Şengal-Konferenz verabschiedet Abschlusserklärung
Mit ihrer Abschlusserklärung zieht die Konferenz „Genozid und demokratische Integration“ in Şengal Bilanz. Die Teilnehmenden fordern die Anerkennung des Genozids an den Ezid:innen, den Wiederaufbau Şengals und eine Absicherung ihrer kollektiven Rechte.
Mit der Veröffentlichung ihrer Abschlusserklärung haben die Organisator:innen der Konferenz „Genozid und demokratische Integration“ die politischen Ergebnisse der Zusammenkunft in Şengal vorgestellt. Darin ziehen sie rund zwölf Jahre nach dem von der Terrormiliz „Islamischer Staat“ (IS) verübten Genozid vom 3. August 2014 Bilanz über die Lage der ezidischen Gemeinschaft und formulieren Forderungen an den Irak sowie an die internationale Gemeinschaft.
Zwölf Jahre nach dem Genozid ist Gerechtigkeit ausgeblieben
In der Erklärung heißt es, dass die Folgen des Genozids bis heute fortbestehen. Zahlreiche Massengräber sind weiterhin ungeöffnet, Tausende Menschen werden noch immer vermisst und Hunderttausende Ezid:innen leben nach wie vor in Flüchtlingslagern oder im Exil, ohne in ihre Heimat zurückkehren zu können.
Gleichzeitig kritisieren die Organisator:innen, dass bislang kein umfassender Prozess der Aufarbeitung stattgefunden habe. Verantwortliche für den Genozid seien weitgehend nicht zur Rechenschaft gezogen worden, während Şengal weiterhin keinen gesicherten politischen Status besitze und die Bevölkerung fortdauernden Bedrohungen ausgesetzt sei.
Genozid anerkennen und Rechte garantieren
Vor diesem Hintergrund fordert die Konferenz den Irak und die internationale Gemeinschaft auf, den Genozid an den Ezid:innen offiziell anzuerkennen und die sich daraus ergebenden rechtlichen Verpflichtungen umzusetzen. Zugleich sprechen sich die Teilnehmenden dafür aus, die kollektiven Rechte der ezidischen Gemeinschaft dauerhaft abzusichern.

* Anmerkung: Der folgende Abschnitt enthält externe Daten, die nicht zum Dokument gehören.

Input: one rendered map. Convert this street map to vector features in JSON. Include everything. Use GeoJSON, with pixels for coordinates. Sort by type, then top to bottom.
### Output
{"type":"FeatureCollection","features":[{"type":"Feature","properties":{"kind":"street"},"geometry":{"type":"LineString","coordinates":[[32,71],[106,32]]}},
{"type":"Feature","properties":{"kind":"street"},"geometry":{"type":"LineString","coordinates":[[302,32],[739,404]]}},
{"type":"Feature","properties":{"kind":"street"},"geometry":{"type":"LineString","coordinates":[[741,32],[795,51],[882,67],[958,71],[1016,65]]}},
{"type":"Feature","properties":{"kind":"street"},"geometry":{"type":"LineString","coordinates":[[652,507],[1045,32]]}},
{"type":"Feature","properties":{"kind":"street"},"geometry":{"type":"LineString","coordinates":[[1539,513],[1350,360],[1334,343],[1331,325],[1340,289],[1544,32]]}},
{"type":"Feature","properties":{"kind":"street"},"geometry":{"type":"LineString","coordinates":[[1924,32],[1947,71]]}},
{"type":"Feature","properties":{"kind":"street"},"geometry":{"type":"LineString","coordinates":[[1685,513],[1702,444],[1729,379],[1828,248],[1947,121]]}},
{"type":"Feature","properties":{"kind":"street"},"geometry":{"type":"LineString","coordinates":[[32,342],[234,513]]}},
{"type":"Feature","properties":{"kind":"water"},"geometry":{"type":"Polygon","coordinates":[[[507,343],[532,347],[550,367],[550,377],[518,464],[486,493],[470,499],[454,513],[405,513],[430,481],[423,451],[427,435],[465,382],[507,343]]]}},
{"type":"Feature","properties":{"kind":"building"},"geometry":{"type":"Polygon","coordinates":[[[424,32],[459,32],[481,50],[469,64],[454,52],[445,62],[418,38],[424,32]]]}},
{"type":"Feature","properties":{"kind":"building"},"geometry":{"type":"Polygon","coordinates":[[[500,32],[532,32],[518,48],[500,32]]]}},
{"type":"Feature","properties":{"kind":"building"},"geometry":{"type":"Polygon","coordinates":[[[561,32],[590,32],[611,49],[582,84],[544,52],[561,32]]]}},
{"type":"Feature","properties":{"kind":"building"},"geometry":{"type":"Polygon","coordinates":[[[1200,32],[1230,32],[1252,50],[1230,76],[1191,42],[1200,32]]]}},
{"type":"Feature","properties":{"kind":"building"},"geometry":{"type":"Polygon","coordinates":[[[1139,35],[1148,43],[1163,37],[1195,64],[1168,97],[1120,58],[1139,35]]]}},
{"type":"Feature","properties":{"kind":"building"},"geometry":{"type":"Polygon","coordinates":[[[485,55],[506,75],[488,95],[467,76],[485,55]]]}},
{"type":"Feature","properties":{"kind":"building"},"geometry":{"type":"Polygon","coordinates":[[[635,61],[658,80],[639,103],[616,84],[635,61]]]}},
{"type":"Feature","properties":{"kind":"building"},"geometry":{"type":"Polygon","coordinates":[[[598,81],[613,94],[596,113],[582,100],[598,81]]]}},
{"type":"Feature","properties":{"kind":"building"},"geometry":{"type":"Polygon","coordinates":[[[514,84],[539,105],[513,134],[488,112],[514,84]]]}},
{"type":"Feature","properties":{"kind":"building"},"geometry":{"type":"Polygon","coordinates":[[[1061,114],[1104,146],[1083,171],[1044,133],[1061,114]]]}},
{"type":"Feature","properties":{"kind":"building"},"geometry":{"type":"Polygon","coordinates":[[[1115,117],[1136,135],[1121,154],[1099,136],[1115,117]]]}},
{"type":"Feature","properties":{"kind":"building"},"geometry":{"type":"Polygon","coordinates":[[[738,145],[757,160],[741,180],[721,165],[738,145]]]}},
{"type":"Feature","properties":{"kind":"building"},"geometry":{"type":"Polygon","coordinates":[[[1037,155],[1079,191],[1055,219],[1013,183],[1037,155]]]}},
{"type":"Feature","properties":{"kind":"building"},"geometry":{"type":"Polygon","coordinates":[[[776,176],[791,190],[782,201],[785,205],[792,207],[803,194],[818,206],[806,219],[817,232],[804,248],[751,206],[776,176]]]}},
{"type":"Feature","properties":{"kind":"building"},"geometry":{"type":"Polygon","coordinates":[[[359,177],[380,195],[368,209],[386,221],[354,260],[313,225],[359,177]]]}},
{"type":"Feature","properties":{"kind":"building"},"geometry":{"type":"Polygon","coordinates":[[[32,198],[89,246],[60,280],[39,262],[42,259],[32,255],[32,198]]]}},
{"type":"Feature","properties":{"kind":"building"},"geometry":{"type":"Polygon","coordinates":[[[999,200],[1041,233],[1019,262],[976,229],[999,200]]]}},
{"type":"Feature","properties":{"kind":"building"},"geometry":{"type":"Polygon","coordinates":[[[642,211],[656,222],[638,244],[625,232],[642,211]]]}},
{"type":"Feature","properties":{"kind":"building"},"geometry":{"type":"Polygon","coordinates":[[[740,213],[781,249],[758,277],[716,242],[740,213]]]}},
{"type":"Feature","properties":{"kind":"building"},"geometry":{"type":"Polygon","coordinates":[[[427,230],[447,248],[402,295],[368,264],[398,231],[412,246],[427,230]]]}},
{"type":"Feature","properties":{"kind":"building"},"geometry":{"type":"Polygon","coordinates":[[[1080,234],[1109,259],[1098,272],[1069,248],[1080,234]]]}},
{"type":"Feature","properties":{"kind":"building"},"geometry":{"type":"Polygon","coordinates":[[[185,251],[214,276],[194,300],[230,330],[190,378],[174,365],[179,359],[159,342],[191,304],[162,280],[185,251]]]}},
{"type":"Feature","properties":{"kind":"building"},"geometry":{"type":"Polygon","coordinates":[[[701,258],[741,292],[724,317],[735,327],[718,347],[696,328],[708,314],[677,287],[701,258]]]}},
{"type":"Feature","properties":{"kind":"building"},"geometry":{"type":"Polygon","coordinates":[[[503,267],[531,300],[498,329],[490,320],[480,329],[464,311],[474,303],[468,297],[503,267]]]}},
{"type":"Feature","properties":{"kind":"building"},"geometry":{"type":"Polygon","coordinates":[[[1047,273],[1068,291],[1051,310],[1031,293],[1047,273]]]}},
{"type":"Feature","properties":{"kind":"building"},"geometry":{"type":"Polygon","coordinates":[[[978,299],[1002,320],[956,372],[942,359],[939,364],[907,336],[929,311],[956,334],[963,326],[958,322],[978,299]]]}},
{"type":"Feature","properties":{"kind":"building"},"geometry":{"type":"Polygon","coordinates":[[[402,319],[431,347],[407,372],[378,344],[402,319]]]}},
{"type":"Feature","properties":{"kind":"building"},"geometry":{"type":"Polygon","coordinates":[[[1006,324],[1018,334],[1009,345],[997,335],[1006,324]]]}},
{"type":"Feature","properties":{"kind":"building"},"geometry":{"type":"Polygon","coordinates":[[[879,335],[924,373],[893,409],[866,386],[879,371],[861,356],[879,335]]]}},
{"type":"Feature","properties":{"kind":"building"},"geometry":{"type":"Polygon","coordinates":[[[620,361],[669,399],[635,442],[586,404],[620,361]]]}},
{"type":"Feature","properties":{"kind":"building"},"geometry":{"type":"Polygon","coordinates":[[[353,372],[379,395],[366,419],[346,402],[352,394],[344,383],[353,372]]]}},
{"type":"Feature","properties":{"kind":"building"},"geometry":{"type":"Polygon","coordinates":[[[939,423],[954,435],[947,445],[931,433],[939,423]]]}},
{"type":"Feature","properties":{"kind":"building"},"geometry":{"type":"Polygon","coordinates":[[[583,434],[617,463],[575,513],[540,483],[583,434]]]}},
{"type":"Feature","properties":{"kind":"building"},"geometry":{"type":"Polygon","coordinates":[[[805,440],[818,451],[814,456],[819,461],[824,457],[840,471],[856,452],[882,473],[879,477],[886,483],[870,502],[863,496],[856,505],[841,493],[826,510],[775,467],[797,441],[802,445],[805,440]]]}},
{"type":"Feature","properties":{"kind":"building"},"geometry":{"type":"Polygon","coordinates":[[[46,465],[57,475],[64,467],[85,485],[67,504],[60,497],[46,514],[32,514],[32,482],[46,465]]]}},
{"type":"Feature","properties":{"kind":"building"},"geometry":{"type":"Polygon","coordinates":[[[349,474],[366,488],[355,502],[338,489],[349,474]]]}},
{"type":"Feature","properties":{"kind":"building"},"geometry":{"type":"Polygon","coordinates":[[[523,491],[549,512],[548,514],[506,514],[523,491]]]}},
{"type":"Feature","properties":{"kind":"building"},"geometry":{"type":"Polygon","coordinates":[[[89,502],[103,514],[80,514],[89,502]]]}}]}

Identität, Glaube und gesellschaftliche Selbstorganisation müssten anerkannt und geschützt werden. Als politischer Rahmen dafür wird in der Abschlusserklärung das Konzept der demokratischen Integration hervorgehoben, das den Schutz der Gemeinschaft innerhalb eines demokratischen und pluralen Irak gewährleisten solle.
Langfristige Aufarbeitung und Wiederaufbau beschlossen
Über die politischen Forderungen hinaus verabschiedete die Konferenz mehrere konkrete Beschlüsse für die weitere Arbeit. So soll die Konferenz künftig regelmäßig stattfinden und als dauerhaftes Forum zur Dokumentation und Aufarbeitung des Genozids etabliert werden. Außerdem sprechen sich die Teilnehmenden für die Gründung einer Institution aus, die sich der internationalen Anerkennung des Genozids widmet.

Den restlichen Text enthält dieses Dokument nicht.